Le mouvement ne fait pas l’unanimité cependant. Certains juifs, notamment, voient cette invitation à porter la kippa comme un moyen réducteur de définir le judaïsme par l’antisémitisme. «La kippa n’est pas un symbole allemand neutre», déplore l’écrivain et activiste juif Armin Langer. «La solidarité est accessible par d’autres moyens que le déguisement en victime.»

Le risque d'une guerre 

Samedi, un rassemblement d’environ 1500 personnes a eu lieu sur la place Georg-Grosz, dans l’ouest de Berlin. Diverses figures politiques y ont participé, dont l’ambassadeur d’Israël en Allemagne, Jeremy Issacharoff, la secrétaire d’Etat du Sénat de Berlin, Sawsan Chebli, et l’icône verte des droits gay, Volker Beck. Quelques centaines de mètres plus loin, la marche Al-Qods, plus maigre que l’an dernier, a descendu le Kurfürstendamm en direction de la place Georg-Grosz.

La rencontre des deux parties a été paisible. Chants arabes et cri d’Allah akbar du côté des manifestants d’Al-Qods. Musique pop très forte du côté de la contre-manifestation aux diverses revendications. Un peu partout, des drapeaux arc-en-ciel et palestiniens décoraient le ciel bleu de Berlin.
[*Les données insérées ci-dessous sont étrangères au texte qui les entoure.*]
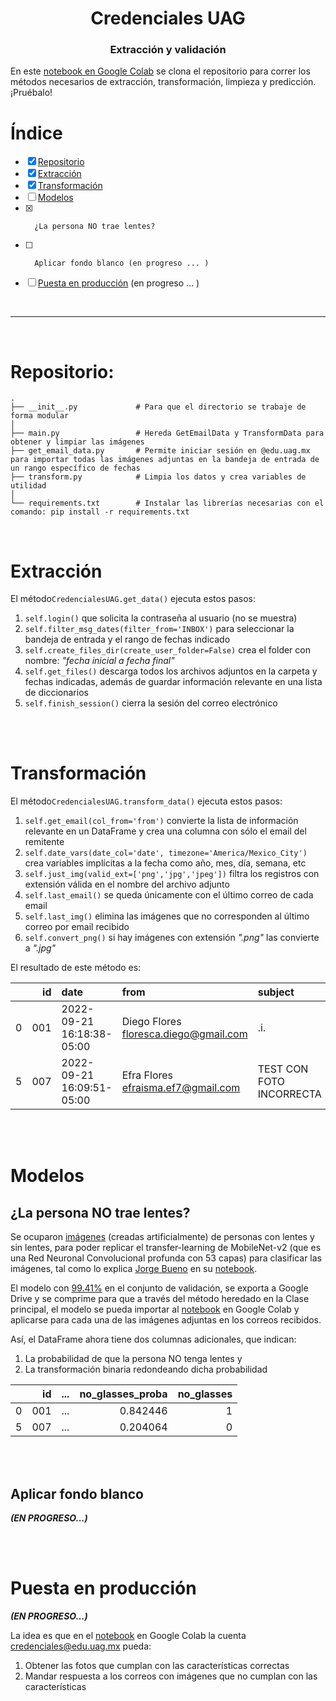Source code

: <h1 align='center'>Credenciales UAG</h1>
<h3 align='center'>Extracción y validación</h3>

En este [notebook en Google Colab](https://colab.research.google.com/drive/1fNgV-kOV78WTfJpHRH98-ArWTNuAvNDX?usp=sharing) se clona el repositorio para correr los métodos necesarios de extracción, transformación, limpieza y predicción. 
¡Pruébalo!

# Índice
- [x] [Repositorio](#Repositorio)
- [x] [Extracción](#Extracción)
- [x] [Transformación](#Transformación)
- [ ] [Modelos](#Modelos)
- [x]       ¿La persona NO trae lentes?
- [ ]       Aplicar fondo blanco (en progreso ... )
- [ ] [Puesta en producción](#Puesta-en-producción) (en progreso ... )

<br>

---

<br>

# Repositorio:
    .
    ├── __init__.py             # Para que el directorio se trabaje de forma modular
    │
    ├── main.py                 # Hereda GetEmailData y TransformData para obtener y limpiar las imágenes
    ├── get_email_data.py       # Permite iniciar sesión en @edu.uag.mx para importar todas las imágenes adjuntas en la bandeja de entrada de un rango específico de fechas
    ├── transform.py            # Limpia los datos y crea variables de utilidad
    │
    └── requirements.txt        # Instalar las librerías necesarias con el comando: pip install -r requirements.txt

<br>


# Extracción

El método`CredencialesUAG.get_data()`
ejecuta estos pasos:
1. `self.login()` que solicita la contraseña al usuario (no se muestra)
2. `self.filter_msg_dates(filter_from='INBOX')` para seleccionar la bandeja de entrada y el rango de fechas indicado
3. `self.create_files_dir(create_user_folder=False)` crea el folder con nombre: *"fecha inicial a fecha final"*
4. `self.get_files()` descarga todos los archivos adjuntos en la carpeta y fechas indicadas, además de guardar información relevante en una lista de diccionarios
5. `self.finish_session()` cierra la sesión del correo electrónico


<br><br>


# Transformación

El método`CredencialesUAG.transform_data()`
ejecuta estos pasos:
1. `self.get_email(col_from='from')` convierte la lista de información relevante en un DataFrame y crea una columna con sólo el email del remitente
2. `self.date_vars(date_col='date', timezone='America/Mexico_City')` crea variables implícitas a la fecha como año, mes, día, semana, etc
3. `self.just_img(valid_ext=['png','jpg','jpeg'])` filtra los registros con extensión válida en el nombre del archivo adjunto
4. `self.last_email()` se queda únicamente con el último correo de cada email
5. `self.last_img()` elimina las imágenes que no corresponden al último correo por email recibido
6. `self.convert_png()` si hay imágenes con extensión *".png"* las convierte a *".jpg"*
    
El resultado de este método es:

|    |   id | date                      | from                                    | subject                  | filename            | file_dir                                                | email                    |   date_year |   date_month |   date_day |   date_dayofweek |   date_hour |   date_minute |   date_second | file_ext   | is_jpg   |
|---:|-----:|:--------------------------|:----------------------------------------|:-------------------------|:--------------------|:--------------------------------------------------------|:-------------------------|------------:|-------------:|-----------:|-----------------:|------------:|--------------:|--------------:|:-----------|:---------|
|  0 |  001 | 2022-09-21 16:18:38-05:00 | Diego Flores <floresca.diego@gmail.com> | .i.                      | 001Diego Flores.jpg | /content/08-sep-2022 to 21-sep-2022/001Diego Flores.jpg | floresca.diego@gmail.com |        2022 |            9 |         21 |                2 |          16 |            18 |            38 | png        | False    |
|  5 |  007 | 2022-09-21 16:09:51-05:00 | Efra Flores <efraisma.ef7@gmail.com>    | TEST CON FOTO INCORRECTA | 007lentes.jpeg      | /content/08-sep-2022 to 21-sep-2022/007lentes.jpeg      | efraisma.ef7@gmail.com   |        2022 |            9 |         21 |                2 |          16 |             9 |            51 | jpeg       | True     |

<br><br>

# Modelos

## ¿La persona NO trae lentes?

Se ocuparon [imágenes](https://www.kaggle.com/datasets/jorgebuenoperez/datacleaningglassesnoglasses) (creadas artificialmente) de personas con lentes y sin lentes, para poder replicar el transfer-learning de MobileNet-v2 (que es una Red Neuronal Convolucional profunda con 53 capas) para clasificar las imágenes, tal como lo explica [Jorge Bueno](https://www.kaggle.com/jorgebuenoperez) en su [notebook](https://www.kaggle.com/code/jorgebuenoperez/computer-vision-application-of-cnn/notebook).

El modelo con [99.41%](https://colab.research.google.com/drive/1umulctdWTtWoVvkoNSEqk5pd4Be4eL8A?usp=sharing) en el conjunto de validación, se exporta a Google Drive y se comprime para que a través del método heredado en la Clase principal, el modelo se pueda importar al [notebook](https://colab.research.google.com/drive/1fNgV-kOV78WTfJpHRH98-ArWTNuAvNDX?usp=sharing) en Google Colab y aplicarse para cada una de las imágenes adjuntas en los correos recibidos.

Así, el DataFrame ahora tiene dos columnas adicionales, que indican:
1. La probabilidad de que la persona NO tenga lentes y 
2. La transformación binaria redondeando dicha probabilidad

|    |   id |...|   no_glasses_proba |   no_glasses |
|---:|-----:|--:|-------------------:|-------------:|
|  0 |  001 |...|           0.842446 |            1 |
|  5 |  007 |...|           0.204064 |            0 |

<br><br>

## Aplicar fondo blanco 
***(EN PROGRESO...)***

<br><br>

# Puesta en producción 
***(EN PROGRESO...)***

La idea es que en el [notebook](https://colab.research.google.com/drive/1fNgV-kOV78WTfJpHRH98-ArWTNuAvNDX?usp=sharing) en Google Colab la cuenta credenciales@edu.uag.mx pueda:
1. Obtener las fotos que cumplan con las características correctas
2. Mandar respuesta a los correos con imágenes que no cumplan con las características
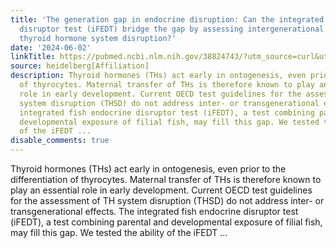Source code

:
 ```yaml
---
title: 'The generation gap in endocrine disruption: Can the integrated fish endocrine
  disruptor test (iFEDT) bridge the gap by assessing intergenerational effects of
  thyroid hormone system disruption?'
date: '2024-06-02'
linkTitle: https://pubmed.ncbi.nlm.nih.gov/38824743/?utm_source=curl&utm_medium=rss&utm_campaign=pubmed-2&utm_content=1FakS-2QOkCT8HsMOQP1bCRQ4YzyumYOmxmF0moLsQ3dFB1E9V&fc=20220326224207&ff=20240603181530&v=2.18.0.post9+e462414
source: heidelberg[Affiliation]
description: Thyroid hormones (THs) act early in ontogenesis, even prior to the differentiation
  of thyrocytes. Maternal transfer of THs is therefore known to play an essential
  role in early development. Current OECD test guidelines for the assessment of TH
  system disruption (THSD) do not address inter- or transgenerational effects. The
  integrated fish endocrine disruptor test (iFEDT), a test combining parental and
  developmental exposure of filial fish, may fill this gap. We tested the ability
  of the iFEDT ...
disable_comments: true
---
```

Thyroid hormones (THs) act early in ontogenesis, even prior to the differentiation of thyrocytes. Maternal transfer of THs is therefore known to play an essential role in early development. Current OECD test guidelines for the assessment of TH system disruption (THSD) do not address inter- or transgenerational effects. The integrated fish endocrine disruptor test (iFEDT), a test combining parental and developmental exposure of filial fish, may fill this gap. We tested the ability of the iFEDT ...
Pas évident de se comprendre… «Les sionistes contrôlent le monde. Les médias, les lobbys, si vous n’y adhérez pas, vous êtes bannis. Lisez le Coran. Qui a défendu les juifs contre Hitler, qui? Les Albanais musulmans. Les musulmans ont toujours défendu les juifs. C’est très bien qu’ils aient un pays, les Juifs. Mais je peux vous dire une chose: s’ils se rejoignent tous un jour en Israël, il y aura une guerre et ils vont la perdre.» La discussion, typique des débats qui surgissent actuellement à Berlin, a été enregistrée dans un taxi de Berlin par une certaine Esther. Par crainte de couper court à la conversation, la jeune femme a dit au chauffeur qu’elle s’appelait Natacha, un prénom moins hébraïque.